Während der Nicht-Landwirt den vergangenen Winter vielleicht gefühlt noch als eher mau in Erinnerung haben mag, können die Landwirte aus Lotte und Westerkappeln, die sich jetzt auf dem Hof von Hartmut Meyer in Halen zu ihrer traditionellen Feldbegehung getroffen haben, über beinahe jeden Tag der kalten Jahreszeit eine detaillierte Auskunft geben: Temperaturen, Niederschläge, Staunässe, Windverhältnisse und Bodenfröste sind ihnen nur allzu gut im Gedächtnis geblieben. Denn der Winter 2015/16 ist auf ihren Feldern noch immer sehr präsent – und seine Folgen wirken sich bis heute auf den Zustand der Böden und damit auch auf die Qualität des Getreides aus.
„Ständig nasse Füße“
„Gefühlt hat es von August bis April ständig geregnet“, beschreibt BASF-Berater Dieter Kantelberg die Misere auf den Äckern. „Der Großteil des im Oktober gesäten Getreides hatte somit die ganze Zeit über nasse Füße.“ Dazu die – aus Sicht von Weizen, Gerste und Co. – zwar kurzen, aber dafür zu einem ungünstigen Zeitpunkt hereingebrochenen Frostperioden, die sich mit für die Jahreszeit ungewöhnlich milden Phasen abgewechselt hätten. „Das waren extreme Witterungsverhältnisse, die den Pflanzen Stress bereitet und ihr Wachstum gehemmt haben“, erklärte BASF-Berater Dieter Kantelberg. Ob sich die gebeutelte Vegetation inzwischen erholt hat, schauten sich die mehr als zwei Dutzend Landwirte daraufhin vor Ort an.

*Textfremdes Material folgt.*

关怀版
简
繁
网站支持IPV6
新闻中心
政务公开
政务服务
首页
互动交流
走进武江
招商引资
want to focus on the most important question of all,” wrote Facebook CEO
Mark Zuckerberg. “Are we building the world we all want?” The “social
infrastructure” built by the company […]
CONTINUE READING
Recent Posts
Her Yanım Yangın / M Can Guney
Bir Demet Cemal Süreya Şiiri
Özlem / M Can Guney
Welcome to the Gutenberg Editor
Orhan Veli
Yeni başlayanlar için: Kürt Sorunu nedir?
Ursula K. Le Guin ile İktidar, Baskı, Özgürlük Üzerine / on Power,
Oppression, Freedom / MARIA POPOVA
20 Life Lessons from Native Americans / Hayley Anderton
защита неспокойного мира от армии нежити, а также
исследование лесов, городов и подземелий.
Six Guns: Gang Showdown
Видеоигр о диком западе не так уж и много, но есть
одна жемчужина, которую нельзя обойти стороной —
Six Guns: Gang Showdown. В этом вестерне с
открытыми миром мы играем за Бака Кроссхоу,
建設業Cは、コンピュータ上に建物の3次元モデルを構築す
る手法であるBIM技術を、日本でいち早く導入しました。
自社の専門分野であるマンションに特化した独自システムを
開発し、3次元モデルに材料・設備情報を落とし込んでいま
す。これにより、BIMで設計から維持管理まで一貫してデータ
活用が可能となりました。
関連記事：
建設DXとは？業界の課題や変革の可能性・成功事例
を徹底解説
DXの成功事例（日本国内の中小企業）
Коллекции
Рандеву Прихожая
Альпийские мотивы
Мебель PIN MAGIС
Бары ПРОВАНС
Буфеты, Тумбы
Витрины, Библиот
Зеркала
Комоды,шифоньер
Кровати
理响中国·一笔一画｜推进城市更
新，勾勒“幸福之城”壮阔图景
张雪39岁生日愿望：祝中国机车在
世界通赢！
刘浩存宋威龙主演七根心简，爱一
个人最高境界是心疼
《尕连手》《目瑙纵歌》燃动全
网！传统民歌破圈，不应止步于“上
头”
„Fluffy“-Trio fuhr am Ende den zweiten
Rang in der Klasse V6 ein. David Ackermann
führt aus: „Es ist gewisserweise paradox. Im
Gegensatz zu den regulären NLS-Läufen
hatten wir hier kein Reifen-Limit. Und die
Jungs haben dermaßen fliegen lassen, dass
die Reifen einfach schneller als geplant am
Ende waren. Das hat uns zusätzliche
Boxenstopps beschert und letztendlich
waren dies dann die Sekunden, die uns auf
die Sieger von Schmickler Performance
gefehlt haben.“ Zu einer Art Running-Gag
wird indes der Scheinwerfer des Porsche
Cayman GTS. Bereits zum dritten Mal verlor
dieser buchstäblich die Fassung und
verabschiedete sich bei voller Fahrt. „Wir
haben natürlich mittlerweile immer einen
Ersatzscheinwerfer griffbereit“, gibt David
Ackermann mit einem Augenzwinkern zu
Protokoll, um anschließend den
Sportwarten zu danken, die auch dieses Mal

Den selbstgebauten Jagdwagen hinter den Schlepper gehängt, chauffierte Hartmut Meyer, Vorsitzender des Ortsvereins Lotte, seine Kollegen komfortabel von Feld zu Feld.
Gelbrost und Mehltau
„Es nützt nichts, die Getreideschläge nur vom Rand aus oder aus dem Autofenster zu betrachten“, legte Kantelberg seinen Zuhörern ans Herz. „Wenn sie sehen wollen, ob ihre Schweine gesund sind, gehen sie ja auch bis in den Stall hinein.“ Und dass es einer Pflanze, die auf den ersten Blick robust aussieht, möglicherweise gar nicht so gut geht, bewies der Berater denn auch gleich: Knietief durch die Gerste staksend, rupfte er wahllos ein paar Halme heraus: „Da – alles voller Läuse!“ Weil die Läuse als Virusüberträger gelten, sollten ihnen die Landwirte möglichst schnell zu Leibe rücken, riet er: „Sonst riskieren sie Ernteeinbußen von bis zu 40 Prozent.“ Auch Gelbrost und Mehltau setzten den noch vom Winter geschwächten Beständen in diesem Jahr besonders zu.
Neue Düngeverordnung
Dass Dieter Kantelberg als Verkaufsberater des Chemiekonzerns BASF für die meisten Probleme auf den Feldern eine chemische Lösung bereithielt, wundert nicht. Dennoch betonte er, dass Herbizide, Fungizide und Insektizide „nur begleitend“ eingesetzt werden sollten. Das A und O gesunder Bestände liege in einer tadellosen ackerbaulichen Bewirtschaftung der Flächen. „Nicht nur angesichts der neuen Düngeverordnung müssen wir sehen, dass wir die Ökonomie und die Ökologie in eine Richtung bringen“, gab er zu bedenken. „Nehmen sie sich die Ergebnisse ihrer Bodenuntersuchung vor, und düngen sie dann sehr gezielt.“ Denn manchmal werde der Hunger der Pflanzen nach Stickstoff zum Teil bereits durch die im Boden verbliebenen Nährstoffe gedeckt, so dass entsprechend weniger Gülle ausgebracht werden müsse. „Nur so können wir das Nitrat in den Griff kriegen“, schloss Kantelberg.